## Your goal
Reproduce the lines of the rows below from their very first line through the line containing "lipsită de repere", both ends included, keeping every line unchanged.

Saved data entries
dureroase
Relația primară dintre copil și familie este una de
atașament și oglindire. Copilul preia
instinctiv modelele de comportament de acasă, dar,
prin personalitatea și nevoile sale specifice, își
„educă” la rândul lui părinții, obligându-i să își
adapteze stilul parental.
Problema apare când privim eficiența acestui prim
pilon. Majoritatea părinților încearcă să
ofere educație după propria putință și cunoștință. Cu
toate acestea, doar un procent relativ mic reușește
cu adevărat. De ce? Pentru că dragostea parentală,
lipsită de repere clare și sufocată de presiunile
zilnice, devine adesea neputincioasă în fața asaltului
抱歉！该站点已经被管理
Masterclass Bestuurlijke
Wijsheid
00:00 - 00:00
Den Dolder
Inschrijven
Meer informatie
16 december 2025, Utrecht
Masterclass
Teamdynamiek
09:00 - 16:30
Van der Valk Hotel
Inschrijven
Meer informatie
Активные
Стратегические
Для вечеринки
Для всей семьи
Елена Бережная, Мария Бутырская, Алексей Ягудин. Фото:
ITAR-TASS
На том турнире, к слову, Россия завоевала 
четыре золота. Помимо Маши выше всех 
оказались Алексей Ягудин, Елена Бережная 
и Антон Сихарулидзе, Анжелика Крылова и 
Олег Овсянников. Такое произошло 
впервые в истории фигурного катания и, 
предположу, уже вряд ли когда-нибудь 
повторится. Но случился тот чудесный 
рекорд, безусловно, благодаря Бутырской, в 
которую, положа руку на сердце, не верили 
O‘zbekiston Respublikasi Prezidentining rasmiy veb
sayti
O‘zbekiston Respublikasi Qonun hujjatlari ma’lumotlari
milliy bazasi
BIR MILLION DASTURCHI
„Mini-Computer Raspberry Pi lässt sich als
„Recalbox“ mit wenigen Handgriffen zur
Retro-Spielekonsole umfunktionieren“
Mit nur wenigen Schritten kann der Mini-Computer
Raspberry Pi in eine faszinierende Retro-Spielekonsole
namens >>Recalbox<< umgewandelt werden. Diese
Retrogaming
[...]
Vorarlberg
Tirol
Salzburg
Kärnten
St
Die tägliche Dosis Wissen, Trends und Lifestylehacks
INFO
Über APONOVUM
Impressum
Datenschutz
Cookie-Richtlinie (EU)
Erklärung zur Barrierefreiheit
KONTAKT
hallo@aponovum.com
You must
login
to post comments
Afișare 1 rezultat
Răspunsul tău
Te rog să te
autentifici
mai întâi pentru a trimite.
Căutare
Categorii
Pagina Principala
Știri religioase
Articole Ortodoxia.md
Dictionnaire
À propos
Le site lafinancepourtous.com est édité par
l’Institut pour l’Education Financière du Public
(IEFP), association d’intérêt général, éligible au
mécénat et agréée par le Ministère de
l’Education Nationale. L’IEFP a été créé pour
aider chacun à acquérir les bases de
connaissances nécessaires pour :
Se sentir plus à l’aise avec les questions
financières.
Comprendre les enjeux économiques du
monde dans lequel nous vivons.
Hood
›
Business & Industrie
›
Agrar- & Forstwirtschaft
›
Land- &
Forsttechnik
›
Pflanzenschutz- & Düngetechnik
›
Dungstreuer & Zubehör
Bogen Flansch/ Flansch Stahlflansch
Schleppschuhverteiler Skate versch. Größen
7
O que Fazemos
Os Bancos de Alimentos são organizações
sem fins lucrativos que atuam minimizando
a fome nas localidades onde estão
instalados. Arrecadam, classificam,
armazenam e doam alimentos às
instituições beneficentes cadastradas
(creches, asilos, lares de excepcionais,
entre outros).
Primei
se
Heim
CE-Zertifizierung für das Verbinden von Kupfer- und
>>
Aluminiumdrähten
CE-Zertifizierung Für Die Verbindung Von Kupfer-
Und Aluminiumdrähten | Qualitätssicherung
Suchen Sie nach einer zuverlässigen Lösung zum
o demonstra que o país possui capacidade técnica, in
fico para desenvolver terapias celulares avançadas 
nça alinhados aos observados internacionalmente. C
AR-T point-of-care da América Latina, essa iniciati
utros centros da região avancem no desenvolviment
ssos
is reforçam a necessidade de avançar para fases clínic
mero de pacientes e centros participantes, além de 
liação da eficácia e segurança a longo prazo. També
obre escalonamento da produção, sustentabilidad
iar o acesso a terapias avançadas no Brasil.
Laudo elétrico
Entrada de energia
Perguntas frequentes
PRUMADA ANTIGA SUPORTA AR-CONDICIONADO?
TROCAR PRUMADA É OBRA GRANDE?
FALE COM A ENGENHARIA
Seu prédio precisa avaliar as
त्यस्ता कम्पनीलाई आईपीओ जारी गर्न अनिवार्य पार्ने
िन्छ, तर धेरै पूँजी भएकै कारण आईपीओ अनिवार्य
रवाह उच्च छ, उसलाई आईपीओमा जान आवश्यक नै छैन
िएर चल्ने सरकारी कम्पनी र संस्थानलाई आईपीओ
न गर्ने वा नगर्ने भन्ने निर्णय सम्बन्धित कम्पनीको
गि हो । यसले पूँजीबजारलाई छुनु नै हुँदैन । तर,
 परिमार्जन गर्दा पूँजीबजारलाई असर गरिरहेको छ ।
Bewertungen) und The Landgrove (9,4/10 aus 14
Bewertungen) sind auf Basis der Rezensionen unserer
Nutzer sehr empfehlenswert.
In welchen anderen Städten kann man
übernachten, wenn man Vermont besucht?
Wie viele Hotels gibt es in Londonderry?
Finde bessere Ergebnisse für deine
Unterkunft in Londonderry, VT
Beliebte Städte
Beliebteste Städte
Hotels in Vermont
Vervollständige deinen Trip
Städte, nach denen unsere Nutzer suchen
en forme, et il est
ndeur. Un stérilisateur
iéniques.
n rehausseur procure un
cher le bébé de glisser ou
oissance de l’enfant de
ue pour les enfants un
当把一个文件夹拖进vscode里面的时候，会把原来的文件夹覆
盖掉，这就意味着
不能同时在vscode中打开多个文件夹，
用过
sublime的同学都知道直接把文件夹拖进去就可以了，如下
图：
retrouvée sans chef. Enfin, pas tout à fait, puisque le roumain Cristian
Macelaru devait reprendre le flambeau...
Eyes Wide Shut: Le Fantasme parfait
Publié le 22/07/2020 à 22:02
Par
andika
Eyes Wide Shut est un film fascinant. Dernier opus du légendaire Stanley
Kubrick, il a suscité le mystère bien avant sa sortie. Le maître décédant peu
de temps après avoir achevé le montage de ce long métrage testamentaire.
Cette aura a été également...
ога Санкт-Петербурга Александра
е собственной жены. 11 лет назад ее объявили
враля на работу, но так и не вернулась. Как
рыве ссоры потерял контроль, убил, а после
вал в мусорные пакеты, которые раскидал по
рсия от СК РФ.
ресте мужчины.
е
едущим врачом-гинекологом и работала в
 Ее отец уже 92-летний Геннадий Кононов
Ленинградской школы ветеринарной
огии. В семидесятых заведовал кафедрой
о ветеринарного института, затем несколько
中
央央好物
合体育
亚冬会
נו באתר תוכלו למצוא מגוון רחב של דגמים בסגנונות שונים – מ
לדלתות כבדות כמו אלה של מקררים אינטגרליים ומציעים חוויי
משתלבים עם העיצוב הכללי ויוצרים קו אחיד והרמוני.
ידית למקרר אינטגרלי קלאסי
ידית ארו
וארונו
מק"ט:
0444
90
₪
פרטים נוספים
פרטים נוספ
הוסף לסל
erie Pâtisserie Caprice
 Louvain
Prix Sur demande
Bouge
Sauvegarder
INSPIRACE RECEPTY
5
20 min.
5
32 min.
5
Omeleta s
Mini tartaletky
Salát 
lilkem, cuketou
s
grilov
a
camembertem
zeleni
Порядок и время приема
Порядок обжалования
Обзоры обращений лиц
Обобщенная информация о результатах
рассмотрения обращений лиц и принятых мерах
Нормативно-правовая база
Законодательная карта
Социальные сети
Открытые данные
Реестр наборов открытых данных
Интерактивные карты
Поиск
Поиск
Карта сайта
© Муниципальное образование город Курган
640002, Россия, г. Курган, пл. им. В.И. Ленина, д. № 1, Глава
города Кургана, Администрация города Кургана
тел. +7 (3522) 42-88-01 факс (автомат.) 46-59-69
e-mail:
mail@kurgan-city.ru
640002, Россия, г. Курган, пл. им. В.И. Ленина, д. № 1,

## Solution below
dureroase
Relația primară dintre copil și familie este una de
atașament și oglindire. Copilul preia
instinctiv modelele de comportament de acasă, dar,
prin personalitatea și nevoile sale specifice, își
„educă” la rândul lui părinții, obligându-i să își
adapteze stilul parental.
Problema apare când privim eficiența acestui prim
pilon. Majoritatea părinților încearcă să
ofere educație după propria putință și cunoștință. Cu
toate acestea, doar un procent relativ mic reușește
cu adevărat. De ce? Pentru că dragostea parentală,
lipsită de repere clare și sufocată de presiunile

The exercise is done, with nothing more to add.